Copy the safety text below on health monitoring and storing biological agents word for word, with every line and punctuation mark unchanged.

***** Reading text *****

7. HEALTH MONITORING AND IMMUNIZATION

Heads of Departments must establish procedures by which:

·  Details of persons working with hazardous biological material are notified to the Safety Services Office;

·  Appropriate immunisation is offered to these persons, as required by the COSHH Regulations;

·  Women of child-bearing age can consult with the Safety Services Office if they propose to work with teratogenic agents, e.g. rubella, cytomegalovirus, Toxoplasma gondii.

Members of a Department may be required to:

(a) undergo medical examination;

(b) undergo immunisation procedures (the Approved List (reference 3) gives an indication of where there is an effective vaccine available);

(c) provide serum samples for future reference.

8. STORAGE OF BIOLOGICAL AGENTS

Heads of Departments must establish procedures, which ensure that:

·  Biological agents are stored and transported in robust leak-proof containers with uncontaminated external surfaces.

Refrigerators and freezers containing hazardous biological agents should be locked. During defrosting of a refrigerator, the contents must be stored safely. Discarded material must be thawed before being autoclaved or incinerated.

Liquid nitrogen banks must be kept in areas that can be readily disinfected if an ampoule explodes. Members of Departments must wear visors when banks are opened. Ampoules containing Group 3 and designated Group 2 hazards must be opened in a Class I safety cabinet.

***** Source material *****

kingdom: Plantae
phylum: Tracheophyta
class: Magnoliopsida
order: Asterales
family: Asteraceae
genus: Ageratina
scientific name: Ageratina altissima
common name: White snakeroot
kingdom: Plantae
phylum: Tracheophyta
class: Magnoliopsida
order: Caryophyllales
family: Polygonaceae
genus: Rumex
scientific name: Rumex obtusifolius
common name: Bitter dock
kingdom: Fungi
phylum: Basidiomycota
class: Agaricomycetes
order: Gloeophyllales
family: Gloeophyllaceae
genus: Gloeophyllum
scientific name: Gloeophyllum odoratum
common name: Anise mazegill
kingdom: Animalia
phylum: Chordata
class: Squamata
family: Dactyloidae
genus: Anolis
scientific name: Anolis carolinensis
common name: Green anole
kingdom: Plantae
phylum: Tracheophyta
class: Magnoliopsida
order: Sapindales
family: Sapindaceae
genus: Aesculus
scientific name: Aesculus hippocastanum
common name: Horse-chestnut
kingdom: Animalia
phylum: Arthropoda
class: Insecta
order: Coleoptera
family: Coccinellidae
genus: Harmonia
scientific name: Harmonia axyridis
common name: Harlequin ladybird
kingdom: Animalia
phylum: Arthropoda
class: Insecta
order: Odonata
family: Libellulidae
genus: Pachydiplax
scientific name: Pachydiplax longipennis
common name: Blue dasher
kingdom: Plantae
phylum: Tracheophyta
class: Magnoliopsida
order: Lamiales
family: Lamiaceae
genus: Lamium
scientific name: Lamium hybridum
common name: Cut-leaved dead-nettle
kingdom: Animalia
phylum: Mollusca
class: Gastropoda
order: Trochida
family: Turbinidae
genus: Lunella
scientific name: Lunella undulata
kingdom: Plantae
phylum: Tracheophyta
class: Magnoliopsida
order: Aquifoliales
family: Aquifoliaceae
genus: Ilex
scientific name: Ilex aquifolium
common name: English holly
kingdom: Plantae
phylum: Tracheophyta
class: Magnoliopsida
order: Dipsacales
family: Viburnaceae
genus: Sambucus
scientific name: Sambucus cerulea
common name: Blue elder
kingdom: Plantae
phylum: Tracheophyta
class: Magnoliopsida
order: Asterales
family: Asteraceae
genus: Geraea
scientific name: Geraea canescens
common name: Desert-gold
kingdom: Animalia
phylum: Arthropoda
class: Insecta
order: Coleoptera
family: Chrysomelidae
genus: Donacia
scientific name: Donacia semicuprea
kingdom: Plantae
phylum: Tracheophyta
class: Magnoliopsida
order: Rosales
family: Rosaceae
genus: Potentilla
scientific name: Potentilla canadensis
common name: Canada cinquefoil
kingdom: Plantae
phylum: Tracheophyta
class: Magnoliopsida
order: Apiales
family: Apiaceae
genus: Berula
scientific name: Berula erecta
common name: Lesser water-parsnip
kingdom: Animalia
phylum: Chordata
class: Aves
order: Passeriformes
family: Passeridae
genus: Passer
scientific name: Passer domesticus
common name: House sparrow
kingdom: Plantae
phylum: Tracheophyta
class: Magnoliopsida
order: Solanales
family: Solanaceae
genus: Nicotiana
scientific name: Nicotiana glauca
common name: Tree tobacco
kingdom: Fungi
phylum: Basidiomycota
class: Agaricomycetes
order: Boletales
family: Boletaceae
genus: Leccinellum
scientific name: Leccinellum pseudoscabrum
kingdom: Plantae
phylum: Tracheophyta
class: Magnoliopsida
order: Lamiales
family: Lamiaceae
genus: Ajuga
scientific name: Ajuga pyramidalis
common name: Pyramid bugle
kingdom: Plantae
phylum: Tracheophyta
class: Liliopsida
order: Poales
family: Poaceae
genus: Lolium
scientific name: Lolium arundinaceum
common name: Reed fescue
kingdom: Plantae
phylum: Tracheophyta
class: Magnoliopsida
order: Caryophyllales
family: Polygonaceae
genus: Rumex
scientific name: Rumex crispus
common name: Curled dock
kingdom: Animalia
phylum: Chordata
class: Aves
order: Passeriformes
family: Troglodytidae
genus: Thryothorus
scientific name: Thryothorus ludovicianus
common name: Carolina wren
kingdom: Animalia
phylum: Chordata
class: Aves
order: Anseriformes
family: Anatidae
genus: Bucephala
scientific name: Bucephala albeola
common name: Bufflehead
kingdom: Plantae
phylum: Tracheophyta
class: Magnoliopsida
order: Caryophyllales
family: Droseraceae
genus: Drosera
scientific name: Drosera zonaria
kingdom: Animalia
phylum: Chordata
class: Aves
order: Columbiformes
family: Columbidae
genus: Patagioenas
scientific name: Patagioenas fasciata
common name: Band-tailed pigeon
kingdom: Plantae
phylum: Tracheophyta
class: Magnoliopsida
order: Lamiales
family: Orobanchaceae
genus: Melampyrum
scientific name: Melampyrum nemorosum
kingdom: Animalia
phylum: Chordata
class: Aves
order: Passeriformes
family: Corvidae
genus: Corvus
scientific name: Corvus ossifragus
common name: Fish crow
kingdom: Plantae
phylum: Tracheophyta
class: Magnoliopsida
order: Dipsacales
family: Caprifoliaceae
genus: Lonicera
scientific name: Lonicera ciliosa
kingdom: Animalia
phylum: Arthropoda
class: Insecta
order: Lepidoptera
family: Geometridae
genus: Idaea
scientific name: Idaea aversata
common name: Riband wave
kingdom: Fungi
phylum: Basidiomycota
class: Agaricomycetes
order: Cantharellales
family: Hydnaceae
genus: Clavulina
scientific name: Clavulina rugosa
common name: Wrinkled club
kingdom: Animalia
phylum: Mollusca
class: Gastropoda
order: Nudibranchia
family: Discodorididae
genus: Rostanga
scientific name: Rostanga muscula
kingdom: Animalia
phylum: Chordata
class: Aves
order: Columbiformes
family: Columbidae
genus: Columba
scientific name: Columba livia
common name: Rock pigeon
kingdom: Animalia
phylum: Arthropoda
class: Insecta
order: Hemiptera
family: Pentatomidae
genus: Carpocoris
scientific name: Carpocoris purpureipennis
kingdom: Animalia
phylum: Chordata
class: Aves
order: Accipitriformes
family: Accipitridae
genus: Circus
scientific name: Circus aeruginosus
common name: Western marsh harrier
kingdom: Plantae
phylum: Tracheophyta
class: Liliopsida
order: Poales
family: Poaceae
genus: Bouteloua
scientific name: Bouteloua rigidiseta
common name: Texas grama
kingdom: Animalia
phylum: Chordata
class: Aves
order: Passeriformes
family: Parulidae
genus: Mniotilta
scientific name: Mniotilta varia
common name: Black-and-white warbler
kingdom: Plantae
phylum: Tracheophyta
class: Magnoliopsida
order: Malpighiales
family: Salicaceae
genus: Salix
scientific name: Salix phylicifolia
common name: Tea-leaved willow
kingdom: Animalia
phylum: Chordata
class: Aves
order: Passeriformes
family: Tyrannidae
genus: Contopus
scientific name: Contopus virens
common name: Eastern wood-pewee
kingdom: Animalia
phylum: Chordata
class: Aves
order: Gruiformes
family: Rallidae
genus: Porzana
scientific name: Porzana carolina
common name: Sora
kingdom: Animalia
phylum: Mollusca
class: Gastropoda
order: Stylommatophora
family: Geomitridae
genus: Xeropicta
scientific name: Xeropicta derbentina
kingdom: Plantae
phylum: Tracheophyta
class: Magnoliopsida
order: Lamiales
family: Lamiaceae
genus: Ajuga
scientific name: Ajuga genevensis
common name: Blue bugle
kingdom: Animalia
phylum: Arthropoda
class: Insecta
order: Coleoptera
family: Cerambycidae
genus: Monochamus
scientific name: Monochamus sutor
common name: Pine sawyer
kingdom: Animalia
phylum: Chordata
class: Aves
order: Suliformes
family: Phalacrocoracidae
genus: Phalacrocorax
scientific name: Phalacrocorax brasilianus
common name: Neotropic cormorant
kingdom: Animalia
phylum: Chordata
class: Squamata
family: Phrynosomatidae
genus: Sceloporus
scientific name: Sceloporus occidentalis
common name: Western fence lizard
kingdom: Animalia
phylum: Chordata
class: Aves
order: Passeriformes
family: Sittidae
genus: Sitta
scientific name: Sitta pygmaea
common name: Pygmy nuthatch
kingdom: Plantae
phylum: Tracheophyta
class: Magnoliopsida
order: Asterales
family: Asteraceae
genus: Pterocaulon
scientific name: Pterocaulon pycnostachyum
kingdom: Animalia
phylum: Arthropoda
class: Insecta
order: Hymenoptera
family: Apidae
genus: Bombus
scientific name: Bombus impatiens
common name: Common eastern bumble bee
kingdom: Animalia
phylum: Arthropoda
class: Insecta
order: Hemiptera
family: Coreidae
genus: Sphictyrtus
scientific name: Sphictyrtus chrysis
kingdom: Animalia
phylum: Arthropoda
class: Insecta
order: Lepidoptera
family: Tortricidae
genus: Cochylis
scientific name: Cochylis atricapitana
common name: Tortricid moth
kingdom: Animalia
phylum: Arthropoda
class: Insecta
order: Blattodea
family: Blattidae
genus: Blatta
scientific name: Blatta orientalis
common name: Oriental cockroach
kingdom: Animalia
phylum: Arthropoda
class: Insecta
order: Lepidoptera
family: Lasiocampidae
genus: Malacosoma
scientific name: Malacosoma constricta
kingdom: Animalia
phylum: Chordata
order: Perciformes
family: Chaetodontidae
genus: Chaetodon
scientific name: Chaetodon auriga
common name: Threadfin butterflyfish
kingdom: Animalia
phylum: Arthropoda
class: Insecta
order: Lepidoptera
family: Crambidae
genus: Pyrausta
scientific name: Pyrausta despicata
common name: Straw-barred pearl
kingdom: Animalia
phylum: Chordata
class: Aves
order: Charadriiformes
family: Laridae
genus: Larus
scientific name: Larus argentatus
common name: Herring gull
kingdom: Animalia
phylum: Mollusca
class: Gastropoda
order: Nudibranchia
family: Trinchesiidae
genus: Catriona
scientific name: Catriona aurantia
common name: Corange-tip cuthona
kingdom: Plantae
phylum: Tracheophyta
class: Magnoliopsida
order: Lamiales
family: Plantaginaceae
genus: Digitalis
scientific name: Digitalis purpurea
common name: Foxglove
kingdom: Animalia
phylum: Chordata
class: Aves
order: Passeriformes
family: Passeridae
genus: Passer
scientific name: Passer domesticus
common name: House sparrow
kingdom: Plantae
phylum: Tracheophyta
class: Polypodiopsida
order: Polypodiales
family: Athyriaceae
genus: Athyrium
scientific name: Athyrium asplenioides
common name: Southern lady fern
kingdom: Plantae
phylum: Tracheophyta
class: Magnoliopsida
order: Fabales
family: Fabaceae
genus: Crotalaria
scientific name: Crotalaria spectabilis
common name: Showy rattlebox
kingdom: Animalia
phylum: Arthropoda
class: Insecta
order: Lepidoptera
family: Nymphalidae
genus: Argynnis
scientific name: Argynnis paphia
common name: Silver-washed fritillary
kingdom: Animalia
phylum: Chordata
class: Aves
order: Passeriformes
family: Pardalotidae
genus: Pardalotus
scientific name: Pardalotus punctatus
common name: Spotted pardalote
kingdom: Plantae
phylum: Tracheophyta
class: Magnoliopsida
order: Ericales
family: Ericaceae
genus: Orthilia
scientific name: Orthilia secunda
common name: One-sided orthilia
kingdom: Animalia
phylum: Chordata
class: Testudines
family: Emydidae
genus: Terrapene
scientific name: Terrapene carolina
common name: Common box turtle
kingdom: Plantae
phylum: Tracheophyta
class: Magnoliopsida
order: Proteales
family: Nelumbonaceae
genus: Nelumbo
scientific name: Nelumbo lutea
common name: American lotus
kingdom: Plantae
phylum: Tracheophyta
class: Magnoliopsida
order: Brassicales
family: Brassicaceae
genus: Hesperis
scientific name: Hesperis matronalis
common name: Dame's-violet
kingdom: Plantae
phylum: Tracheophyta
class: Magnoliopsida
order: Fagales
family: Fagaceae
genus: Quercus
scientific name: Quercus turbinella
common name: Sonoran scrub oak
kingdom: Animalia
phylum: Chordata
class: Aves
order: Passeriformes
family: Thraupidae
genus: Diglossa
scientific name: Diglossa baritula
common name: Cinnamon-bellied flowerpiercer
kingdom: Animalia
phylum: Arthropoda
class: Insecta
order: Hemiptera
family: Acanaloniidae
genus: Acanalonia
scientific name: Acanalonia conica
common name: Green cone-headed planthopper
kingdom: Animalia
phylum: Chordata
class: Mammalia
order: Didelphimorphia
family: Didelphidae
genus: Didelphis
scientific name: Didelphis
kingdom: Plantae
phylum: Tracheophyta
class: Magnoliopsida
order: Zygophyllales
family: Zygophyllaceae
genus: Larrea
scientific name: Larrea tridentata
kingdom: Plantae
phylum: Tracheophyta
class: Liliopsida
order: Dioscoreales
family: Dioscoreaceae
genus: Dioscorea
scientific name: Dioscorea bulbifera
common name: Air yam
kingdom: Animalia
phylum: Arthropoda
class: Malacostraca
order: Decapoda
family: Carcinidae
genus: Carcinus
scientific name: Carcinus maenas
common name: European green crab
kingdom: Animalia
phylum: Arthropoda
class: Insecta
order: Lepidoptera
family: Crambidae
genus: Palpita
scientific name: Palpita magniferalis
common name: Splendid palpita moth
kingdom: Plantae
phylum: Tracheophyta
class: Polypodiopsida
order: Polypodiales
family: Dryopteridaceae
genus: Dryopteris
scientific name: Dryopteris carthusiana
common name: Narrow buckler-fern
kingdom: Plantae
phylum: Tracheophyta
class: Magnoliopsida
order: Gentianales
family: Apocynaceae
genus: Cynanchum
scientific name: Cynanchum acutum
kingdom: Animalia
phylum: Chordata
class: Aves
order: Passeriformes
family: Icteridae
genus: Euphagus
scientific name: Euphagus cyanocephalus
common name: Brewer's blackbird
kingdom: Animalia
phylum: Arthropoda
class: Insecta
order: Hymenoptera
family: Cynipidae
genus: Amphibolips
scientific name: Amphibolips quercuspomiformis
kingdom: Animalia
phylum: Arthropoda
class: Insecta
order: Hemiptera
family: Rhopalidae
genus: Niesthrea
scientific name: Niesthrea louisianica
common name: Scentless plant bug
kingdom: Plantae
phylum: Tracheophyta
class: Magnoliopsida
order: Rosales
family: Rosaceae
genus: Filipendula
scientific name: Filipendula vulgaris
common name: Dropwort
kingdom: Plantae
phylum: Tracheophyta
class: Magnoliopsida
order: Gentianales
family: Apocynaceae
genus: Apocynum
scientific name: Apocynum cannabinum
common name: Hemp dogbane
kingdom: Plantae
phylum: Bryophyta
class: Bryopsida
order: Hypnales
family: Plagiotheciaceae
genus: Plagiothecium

*****

• Expected output:
7. HEALTH MONITORING AND IMMUNIZATION

Heads of Departments must establish procedures by which:

·  Details of persons working with hazardous biological material are notified to the Safety Services Office;

·  Appropriate immunisation is offered to these persons, as required by the COSHH Regulations;

·  Women of child-bearing age can consult with the Safety Services Office if they propose to work with teratogenic agents, e.g. rubella, cytomegalovirus, Toxoplasma gondii.

Members of a Department may be required to:

(a) undergo medical examination;

(b) undergo immunisation procedures (the Approved List (reference 3) gives an indication of where there is an effective vaccine available);

(c) provide serum samples for future reference.

8. STORAGE OF BIOLOGICAL AGENTS

Heads of Departments must establish procedures, which ensure that:

·  Biological agents are stored and transported in robust leak-proof containers with uncontaminated external surfaces.

Refrigerators and freezers containing hazardous biological agents should be locked. During defrosting of a refrigerator, the contents must be stored safely. Discarded material must be thawed before being autoclaved or incinerated.

Liquid nitrogen banks must be kept in areas that can be readily disinfected if an ampoule explodes. Members of Departments must wear visors when banks are opened. Ampoules containing Group 3 and designated Group 2 hazards must be opened in a Class I safety cabinet.